According to Historian Hugh Trevor-Roper, a senior British intelligence officer during World War II, Winston Churchill issued a directive forbidding his intelligence agencies to get involved in assassination plots against Hitler and Mussolini. Churchill is thought to have feared such attempts would be counter-productive and certain to provoke reprisals of the kind the Nazis visited on Lidice in 1942.

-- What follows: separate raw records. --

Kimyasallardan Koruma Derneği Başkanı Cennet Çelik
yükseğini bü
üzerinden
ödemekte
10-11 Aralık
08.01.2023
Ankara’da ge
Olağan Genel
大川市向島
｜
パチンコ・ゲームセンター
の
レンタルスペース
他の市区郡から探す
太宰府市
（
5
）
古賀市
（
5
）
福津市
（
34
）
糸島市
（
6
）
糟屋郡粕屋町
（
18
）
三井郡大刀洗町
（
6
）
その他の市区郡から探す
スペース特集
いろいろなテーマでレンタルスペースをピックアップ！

The precepts and precedents for assassination as foreign policy are muddy, as a sampling of history demonstrates. In the 4th century B.C. martial classic The Art of War, Sun Tzu mentions the value of secret agents to a sovereign "in the case of people you wish to assassinate." The Book of Judges describes how Ehud, acting in behalf of the defeated Israelites, assassinated Eglon, the King of Moab. There is the story of the widow Judith saving the Israelites by cutting off the head of Nebuchadnezzar's general, Holofernes, who was besieging Bethulia. Such killings, however, were defiant acts against a conqueror and thus not strictly foreign policy assassinations. Rome was sufficiently bloody with assassinations—the murders of Julius Caesar and Tiberius Gracchus, for example—but these were factional acts, intramural mayhem.

History's classic murders for policy purposes were committed by the 11th-century Moslem sect of Assassins, founded by the fanatically ambitious Hasan ibn-al-Sabbah. Established in a rocky fortress in the Elburz mountains, Hasan propagated his autocratic rule by a program of systematic murder. His killers were the Fida'is (devout ones), young men trained from adolescence in a sort of Green Beret tradition to murder with a variety of weapons.

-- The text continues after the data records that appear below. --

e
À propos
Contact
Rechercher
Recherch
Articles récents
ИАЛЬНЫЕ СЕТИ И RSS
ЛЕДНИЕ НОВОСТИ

The Moslem conception of paradise made an ideal recruiting device. An account written by Marco Polo reported that Hasan educated the Fida'is to believe every conceivable bodily pleasure awaited them after death. As a foretaste, he had them heavily drugged and transported to magnificent gardens constructed near his palace; there, under the influence of heavy doses of hashish,* the Fida'is were ministered to for several days by beautiful women, then drugged unconscious again and returned to real life convinced they had seen paradise. After that, they would undertake any suicide mission.

The Thugs in India were another murderous sect, but they killed not for political control but in devotion to Kali, the Hindu goddess of destruction, and for gain. Like the Assassins, the Thugs bore some resemblance to modern spies in their undercover operations, methods of infiltration and disguise.